## Material provided

:::

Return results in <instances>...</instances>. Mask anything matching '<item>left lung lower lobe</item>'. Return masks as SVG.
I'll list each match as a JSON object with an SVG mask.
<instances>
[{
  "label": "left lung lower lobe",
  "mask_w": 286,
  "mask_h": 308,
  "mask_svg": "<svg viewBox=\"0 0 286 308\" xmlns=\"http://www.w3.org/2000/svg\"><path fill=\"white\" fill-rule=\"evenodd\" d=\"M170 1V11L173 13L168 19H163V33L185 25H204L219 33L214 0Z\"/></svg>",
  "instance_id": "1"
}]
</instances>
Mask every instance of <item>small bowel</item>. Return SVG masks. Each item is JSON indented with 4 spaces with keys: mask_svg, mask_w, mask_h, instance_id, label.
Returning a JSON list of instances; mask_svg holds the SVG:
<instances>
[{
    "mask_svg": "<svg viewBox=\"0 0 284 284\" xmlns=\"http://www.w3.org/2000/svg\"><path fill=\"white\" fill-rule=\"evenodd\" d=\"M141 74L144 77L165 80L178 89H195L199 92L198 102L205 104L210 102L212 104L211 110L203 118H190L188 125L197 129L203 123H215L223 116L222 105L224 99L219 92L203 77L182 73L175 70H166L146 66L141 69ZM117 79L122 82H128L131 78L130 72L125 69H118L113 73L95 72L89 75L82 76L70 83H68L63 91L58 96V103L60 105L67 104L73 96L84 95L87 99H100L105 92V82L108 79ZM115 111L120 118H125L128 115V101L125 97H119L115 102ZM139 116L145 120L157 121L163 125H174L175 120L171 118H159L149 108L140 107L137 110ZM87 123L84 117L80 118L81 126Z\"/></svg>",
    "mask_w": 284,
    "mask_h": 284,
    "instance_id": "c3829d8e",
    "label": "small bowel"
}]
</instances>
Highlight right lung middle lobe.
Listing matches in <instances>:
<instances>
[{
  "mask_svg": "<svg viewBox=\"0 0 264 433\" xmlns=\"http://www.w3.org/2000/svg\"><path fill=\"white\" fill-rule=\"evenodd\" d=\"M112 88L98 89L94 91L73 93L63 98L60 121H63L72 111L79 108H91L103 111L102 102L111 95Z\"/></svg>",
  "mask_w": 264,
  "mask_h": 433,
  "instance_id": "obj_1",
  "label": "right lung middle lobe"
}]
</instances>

:::

## What the task requires
Please return each line of the records that contains the word "lower". Case counts.

## Task response
Return results in <instances>...</instances>. Mask anything matching '<item>left lung lower lobe</item>'. Return masks as SVG.
  "label": "left lung lower lobe",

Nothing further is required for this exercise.